Há épocas assim na vida das nações, mas, na nossa, repetem-se com muita frequência. Após um período de relativa prosperidade ou de algum entusiasmo à volta dum projecto, mergulhamos na depressão, no desânimo, num individualismo anárquico em que cada um se refugia no salve-se quem puder !
Em ditadura, estas épocas conduziam-nos ao acabrunhamento, ao silêncio desconfiado, ao aconchego das nossas insuficiências seculares; em democracia, dá-nos para o berreiro, para a indisciplina e para atirar as culpas para os outros.
É certo que a hora é de apertar o cinto, depois de alguns anos de exibicionismo bacoco sustentado por crédito fácil e por subvenções da Europa, e isso não agrada a ninguém.
Para equilibrar as contas públicas, o governo só tem os dois pratos tradicionais da balança, e tem de actuar nos dois: aliviar o prato da despesa, pôr um pouco mais de peso no lado da receita. Mas a questão está em saber quais as despesas a congelar e as receitas a aumentar. Pela escolha que faça, o governo dará um impulso à solidariedade social ou, pelo contrário, privilegiará a protecção das empresas na esperança de que estas invistam. A cada uma destas opções é que se chama governar à esquerda ou à direita (e não me venham dizer que as ideologias acabaram ).
Qualquer que seja a escolha, a recuperação económica exige disciplina social, sem dúvida, mas esta é exigível a todos os cidadãos. O combate ao absentismo não pode fazer-se sem o correlativo combate ao trabalho precário e aos despedimentos selvagens; a moderação salarial não pode pedir-se sem o combate à escandalosa evasão fiscal dos mais poderosos; o investimento numa economia sã, geradora de riqueza social e de empregos, não pode fazer-se enquanto se protegerem as actividades paralelas dos paraísos off-shore; a produtividade não passa apenas pela disciplina laboral, mas principalmente pela adopção de métodos eficazes de gestão, transparentes, competentes e controláveis; a arrecadação dos impostos em dívida não pode dirigir-se principalmente aos milhões de pequenos devedores (muitos deles já mortos), sob pena de se esgotarem as energias da administração fiscal e dos tribunais para arrecadar tostões e julgar processos em falhas; a situação aconselha antes uma rigorosa selecção de objectivos centrada sobre resultados, devendo a acção dirigir-se aos grandes devedores (que são poucos) e devendo concentrar-se os meios na luta implacável pela regularização dos grandes processos.

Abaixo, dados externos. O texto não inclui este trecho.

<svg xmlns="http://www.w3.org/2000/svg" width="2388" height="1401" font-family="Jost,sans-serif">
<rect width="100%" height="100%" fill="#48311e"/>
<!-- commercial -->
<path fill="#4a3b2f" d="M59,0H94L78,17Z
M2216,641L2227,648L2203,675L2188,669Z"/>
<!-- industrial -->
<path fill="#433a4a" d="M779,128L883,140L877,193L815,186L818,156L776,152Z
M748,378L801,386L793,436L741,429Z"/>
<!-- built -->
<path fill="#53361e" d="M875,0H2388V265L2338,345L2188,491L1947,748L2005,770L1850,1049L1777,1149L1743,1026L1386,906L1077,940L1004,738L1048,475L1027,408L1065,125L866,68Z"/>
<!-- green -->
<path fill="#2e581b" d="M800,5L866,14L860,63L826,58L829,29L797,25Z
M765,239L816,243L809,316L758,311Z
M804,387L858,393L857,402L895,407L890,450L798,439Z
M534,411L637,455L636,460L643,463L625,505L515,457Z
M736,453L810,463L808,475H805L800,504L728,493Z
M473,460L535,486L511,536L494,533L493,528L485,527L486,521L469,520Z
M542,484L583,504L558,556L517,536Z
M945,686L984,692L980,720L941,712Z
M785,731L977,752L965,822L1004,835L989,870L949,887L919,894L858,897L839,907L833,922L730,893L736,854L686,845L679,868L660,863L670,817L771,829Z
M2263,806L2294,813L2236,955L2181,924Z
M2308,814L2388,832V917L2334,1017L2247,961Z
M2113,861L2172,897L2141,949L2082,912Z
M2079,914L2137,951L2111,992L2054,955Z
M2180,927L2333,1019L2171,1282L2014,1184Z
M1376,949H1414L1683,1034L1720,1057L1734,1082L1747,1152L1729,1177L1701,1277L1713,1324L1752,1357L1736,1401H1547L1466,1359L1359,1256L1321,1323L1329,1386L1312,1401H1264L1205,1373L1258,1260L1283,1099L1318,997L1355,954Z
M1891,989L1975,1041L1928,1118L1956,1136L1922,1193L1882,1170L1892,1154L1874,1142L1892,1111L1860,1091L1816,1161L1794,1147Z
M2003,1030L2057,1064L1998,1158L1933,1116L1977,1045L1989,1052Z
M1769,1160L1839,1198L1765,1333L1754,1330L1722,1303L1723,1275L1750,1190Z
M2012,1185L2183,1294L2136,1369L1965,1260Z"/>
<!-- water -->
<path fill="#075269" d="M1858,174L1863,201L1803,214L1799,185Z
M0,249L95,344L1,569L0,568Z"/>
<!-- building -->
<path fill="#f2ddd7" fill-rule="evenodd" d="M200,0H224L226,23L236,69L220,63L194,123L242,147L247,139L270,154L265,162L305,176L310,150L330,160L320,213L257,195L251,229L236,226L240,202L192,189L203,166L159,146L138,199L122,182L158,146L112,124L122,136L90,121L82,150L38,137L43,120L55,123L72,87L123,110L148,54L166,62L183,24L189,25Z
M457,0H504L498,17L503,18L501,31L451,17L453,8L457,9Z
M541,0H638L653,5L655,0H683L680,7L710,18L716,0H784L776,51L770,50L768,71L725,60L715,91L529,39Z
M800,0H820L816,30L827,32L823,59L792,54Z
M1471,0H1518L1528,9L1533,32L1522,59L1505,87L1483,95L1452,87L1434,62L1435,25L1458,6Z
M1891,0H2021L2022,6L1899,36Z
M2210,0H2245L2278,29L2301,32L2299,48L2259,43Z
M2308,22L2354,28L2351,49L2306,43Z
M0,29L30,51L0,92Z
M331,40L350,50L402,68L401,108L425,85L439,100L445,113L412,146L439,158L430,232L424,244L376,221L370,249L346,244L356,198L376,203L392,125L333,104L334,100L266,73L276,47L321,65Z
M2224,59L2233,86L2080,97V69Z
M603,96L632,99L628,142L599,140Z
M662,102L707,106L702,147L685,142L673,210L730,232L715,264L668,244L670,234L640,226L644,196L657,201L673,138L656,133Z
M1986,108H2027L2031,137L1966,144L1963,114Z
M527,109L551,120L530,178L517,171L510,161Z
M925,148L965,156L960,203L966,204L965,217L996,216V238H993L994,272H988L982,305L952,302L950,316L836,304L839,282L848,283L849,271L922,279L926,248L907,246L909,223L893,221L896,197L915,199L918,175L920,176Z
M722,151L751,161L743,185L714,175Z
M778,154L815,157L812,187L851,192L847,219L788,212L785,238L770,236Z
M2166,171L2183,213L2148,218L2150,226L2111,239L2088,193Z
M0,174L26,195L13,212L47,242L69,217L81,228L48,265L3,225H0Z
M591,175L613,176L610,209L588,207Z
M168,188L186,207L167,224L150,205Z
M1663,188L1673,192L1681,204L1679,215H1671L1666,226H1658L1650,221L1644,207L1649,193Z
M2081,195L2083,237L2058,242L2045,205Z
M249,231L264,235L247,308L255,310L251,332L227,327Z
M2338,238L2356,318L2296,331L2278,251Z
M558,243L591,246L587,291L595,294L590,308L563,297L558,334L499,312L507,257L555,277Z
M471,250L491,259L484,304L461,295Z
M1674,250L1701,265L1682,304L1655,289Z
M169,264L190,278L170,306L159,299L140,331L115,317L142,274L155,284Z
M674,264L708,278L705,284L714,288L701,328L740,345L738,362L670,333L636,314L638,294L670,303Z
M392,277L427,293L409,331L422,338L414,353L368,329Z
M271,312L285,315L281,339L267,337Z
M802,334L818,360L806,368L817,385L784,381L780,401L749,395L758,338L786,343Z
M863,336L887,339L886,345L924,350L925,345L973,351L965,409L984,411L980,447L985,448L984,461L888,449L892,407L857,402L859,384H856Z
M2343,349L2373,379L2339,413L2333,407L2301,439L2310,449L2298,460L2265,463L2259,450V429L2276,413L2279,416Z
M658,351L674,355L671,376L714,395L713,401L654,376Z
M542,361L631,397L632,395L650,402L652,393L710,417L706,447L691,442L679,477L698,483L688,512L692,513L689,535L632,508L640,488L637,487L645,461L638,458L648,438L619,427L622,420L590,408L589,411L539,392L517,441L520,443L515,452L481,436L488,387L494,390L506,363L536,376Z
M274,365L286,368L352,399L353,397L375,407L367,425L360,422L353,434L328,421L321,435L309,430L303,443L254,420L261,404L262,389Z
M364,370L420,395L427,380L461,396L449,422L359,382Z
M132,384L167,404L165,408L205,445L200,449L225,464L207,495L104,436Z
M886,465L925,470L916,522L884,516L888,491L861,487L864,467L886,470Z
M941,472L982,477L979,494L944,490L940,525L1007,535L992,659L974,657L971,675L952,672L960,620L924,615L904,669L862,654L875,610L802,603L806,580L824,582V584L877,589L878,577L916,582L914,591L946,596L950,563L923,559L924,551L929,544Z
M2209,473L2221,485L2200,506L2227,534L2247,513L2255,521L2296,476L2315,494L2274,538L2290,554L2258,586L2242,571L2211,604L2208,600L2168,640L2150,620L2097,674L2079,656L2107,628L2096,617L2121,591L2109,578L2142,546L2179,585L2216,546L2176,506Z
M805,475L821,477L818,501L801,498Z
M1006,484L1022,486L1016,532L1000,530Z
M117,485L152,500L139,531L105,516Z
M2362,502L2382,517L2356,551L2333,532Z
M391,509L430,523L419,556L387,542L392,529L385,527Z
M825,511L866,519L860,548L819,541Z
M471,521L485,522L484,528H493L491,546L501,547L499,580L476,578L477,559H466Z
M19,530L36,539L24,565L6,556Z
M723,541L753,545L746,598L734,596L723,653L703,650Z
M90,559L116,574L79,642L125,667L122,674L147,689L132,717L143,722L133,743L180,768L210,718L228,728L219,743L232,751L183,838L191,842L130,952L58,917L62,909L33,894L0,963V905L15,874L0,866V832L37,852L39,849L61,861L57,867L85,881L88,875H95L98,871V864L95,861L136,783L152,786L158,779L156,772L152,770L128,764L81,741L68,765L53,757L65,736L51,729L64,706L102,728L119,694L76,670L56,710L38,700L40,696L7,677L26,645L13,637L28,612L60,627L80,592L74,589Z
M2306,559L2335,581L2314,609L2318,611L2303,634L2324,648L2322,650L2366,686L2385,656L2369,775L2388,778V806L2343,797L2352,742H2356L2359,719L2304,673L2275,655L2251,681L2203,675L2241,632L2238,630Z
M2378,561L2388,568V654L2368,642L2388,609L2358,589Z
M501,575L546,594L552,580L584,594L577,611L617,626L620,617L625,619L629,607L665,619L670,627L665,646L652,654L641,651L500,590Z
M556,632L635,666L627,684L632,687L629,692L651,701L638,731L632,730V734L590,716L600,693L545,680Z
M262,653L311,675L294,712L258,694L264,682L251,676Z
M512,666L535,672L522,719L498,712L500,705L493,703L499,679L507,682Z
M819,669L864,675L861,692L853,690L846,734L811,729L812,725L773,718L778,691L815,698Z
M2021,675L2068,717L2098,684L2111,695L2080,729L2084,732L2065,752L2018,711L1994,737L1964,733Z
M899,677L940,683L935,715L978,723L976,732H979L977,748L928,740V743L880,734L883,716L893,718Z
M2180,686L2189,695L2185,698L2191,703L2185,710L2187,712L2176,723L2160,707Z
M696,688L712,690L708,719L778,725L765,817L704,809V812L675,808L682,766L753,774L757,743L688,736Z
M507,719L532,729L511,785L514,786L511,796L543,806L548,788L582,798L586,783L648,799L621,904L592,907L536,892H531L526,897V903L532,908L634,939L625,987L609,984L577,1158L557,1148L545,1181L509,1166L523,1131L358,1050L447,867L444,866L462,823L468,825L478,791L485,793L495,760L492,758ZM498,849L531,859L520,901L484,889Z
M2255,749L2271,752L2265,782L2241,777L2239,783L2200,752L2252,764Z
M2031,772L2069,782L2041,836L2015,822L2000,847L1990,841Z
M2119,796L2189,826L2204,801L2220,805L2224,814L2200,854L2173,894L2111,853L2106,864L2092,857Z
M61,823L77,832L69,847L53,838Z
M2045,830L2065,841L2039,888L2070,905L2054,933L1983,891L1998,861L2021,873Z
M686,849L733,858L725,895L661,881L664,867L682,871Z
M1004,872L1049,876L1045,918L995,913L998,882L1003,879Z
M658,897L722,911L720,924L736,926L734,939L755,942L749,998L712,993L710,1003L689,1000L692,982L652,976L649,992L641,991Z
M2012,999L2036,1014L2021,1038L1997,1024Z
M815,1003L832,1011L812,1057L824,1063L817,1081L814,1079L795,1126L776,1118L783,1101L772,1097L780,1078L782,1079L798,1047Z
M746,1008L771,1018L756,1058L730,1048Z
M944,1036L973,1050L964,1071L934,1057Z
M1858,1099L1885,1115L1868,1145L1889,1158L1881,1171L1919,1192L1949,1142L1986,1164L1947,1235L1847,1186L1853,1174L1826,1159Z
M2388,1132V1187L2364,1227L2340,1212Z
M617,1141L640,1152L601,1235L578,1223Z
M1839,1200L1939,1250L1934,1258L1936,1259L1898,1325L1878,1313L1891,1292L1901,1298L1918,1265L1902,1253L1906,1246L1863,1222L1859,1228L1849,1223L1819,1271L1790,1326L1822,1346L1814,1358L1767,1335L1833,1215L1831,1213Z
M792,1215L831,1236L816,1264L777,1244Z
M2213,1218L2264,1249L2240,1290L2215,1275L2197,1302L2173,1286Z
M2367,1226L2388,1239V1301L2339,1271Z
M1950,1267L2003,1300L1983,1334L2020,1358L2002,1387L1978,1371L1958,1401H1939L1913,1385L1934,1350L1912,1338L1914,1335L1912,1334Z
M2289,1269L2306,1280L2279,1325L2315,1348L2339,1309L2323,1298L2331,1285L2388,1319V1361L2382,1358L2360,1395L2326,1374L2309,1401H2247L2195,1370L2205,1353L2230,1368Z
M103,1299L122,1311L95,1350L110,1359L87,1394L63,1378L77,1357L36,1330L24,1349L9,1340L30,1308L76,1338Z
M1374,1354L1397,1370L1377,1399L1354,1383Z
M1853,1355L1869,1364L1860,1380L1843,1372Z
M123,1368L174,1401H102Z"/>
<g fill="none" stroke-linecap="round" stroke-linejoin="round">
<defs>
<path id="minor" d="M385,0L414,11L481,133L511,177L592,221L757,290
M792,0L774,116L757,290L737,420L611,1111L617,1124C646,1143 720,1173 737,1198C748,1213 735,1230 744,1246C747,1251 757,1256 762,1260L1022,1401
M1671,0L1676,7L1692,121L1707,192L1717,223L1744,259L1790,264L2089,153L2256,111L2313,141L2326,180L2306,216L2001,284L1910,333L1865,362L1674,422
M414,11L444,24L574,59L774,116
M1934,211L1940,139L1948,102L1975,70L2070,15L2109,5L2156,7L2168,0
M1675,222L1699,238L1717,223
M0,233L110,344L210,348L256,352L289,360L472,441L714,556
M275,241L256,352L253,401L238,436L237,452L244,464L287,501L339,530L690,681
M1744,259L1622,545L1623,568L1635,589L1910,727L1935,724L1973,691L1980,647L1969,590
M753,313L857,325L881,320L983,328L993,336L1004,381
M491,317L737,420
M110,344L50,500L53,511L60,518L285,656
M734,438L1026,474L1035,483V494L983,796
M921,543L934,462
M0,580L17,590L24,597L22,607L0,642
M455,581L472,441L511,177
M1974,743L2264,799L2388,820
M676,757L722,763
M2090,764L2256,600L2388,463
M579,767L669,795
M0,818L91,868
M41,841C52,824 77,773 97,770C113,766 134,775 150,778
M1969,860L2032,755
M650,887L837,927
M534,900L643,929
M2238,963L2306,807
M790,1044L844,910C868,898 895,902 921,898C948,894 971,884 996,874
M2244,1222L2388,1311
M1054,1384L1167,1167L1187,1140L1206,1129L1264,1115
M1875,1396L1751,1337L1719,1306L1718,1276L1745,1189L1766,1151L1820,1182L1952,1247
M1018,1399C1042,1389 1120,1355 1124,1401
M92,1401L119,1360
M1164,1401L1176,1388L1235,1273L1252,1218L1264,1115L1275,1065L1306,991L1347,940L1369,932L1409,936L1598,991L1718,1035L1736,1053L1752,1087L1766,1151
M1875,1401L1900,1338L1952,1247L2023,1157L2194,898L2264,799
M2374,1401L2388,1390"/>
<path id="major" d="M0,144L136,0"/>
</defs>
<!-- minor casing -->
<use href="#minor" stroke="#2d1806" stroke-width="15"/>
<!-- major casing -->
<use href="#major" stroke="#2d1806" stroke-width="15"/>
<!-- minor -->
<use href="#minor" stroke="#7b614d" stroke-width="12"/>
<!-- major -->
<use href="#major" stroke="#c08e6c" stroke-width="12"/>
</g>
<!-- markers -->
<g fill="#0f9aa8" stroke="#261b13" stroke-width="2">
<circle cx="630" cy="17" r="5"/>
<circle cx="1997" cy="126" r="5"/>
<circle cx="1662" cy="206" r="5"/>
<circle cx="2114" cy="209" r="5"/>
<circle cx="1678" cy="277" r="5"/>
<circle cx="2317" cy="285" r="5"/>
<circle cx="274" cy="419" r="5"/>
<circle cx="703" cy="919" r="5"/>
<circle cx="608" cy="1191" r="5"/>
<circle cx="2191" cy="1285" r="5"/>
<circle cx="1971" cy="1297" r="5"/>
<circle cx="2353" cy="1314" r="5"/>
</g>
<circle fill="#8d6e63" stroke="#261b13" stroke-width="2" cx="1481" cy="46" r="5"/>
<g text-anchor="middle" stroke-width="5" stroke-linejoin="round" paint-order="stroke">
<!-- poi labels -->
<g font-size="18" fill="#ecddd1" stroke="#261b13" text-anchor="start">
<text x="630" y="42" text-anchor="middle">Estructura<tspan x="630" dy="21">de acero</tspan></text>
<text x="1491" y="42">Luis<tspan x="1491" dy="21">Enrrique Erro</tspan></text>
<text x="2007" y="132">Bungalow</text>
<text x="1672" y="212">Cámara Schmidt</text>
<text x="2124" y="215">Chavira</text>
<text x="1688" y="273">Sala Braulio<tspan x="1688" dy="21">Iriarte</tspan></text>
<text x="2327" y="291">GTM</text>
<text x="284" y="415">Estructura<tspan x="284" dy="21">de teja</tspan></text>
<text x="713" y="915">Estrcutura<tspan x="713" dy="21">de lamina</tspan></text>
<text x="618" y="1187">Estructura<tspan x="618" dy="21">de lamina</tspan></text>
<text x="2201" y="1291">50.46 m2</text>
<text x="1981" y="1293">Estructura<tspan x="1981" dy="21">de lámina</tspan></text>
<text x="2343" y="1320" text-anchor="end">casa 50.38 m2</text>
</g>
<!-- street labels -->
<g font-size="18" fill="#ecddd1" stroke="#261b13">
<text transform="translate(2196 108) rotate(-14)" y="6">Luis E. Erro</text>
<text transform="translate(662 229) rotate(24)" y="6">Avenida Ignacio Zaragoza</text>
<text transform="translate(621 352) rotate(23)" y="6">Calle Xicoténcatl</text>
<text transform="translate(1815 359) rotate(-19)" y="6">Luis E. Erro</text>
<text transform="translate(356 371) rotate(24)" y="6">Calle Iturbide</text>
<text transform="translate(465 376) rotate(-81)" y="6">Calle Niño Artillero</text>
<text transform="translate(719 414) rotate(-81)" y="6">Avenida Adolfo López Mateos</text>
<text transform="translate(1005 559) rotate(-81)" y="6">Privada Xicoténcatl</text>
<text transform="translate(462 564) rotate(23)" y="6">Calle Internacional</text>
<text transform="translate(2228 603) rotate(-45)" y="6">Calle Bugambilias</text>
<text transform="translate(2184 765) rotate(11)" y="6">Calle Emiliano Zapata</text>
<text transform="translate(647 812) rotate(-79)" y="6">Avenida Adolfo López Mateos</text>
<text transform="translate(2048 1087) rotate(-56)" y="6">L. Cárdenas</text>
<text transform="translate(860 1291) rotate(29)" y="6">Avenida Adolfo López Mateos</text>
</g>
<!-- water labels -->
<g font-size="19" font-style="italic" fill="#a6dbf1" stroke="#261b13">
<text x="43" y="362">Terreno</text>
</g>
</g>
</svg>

Finalmente, não há recuperação possível se as instituições não forem credibilizadas. E estamos a assitir à degradação diária da autoridade do Estado e do respeito da lei. Violar a lei e afirmá-lo em público passou a ser moda, dá estatuto:
- São os de Monsaraz a dizer que, com autorização ou sem ela, fazem e acontecem. Em Monsaraz não me chocou tanto a violação da lei como o dircurso de desafio (nunca ouvi falar deles quando o bravo povo de Barrancos se mobilizava para defender a sua tradição que, merecidamente, lhes viria a ser reconhecida);
-São os motociclistas que desafiam a lei numa avenida de Lisboa onde circulam pacatos cidadãos e botam discurso na televisão, esquecendo-se de que têm de travar uma justíssima luta pela segurança nos rails das autoestradas;
-São os bêbados da estrada que continuam a provocar acidentes e têm direito de antena para clamar inocências quando são chamados à responsabilidade pelos seus crimes;
- São os incendiários que querem fazer do país um deserto de cinzas para satisfazer pequenos interesses individuais;
- São, por fim, todos os desleixos funcionais, desde os balcões do serviço público aos serviços hospitalares, da antipatia endémica de quem nos atende nos restaurantes à indisciplina nas escolas, do abandono de tentativas profissionais sérias e sólidas para procurar o biscate na publicidade ou no marketing, de prefereência na praias e sem horários de trabalho, enquanto o fundo do desemprego paga os copos e o tabaco.
As coisas assim não vão lá. Exijam-se responsabilidades políticas a quem as tem. Mas o esforço nacional não é apenas exigível ao governo ou aos partidos. Os portugueses têm de saber se querem um país a sério ou se preferem ser párias numa Europa que, mais cedo ou mais tarde, lhes explicará como se fazem os países.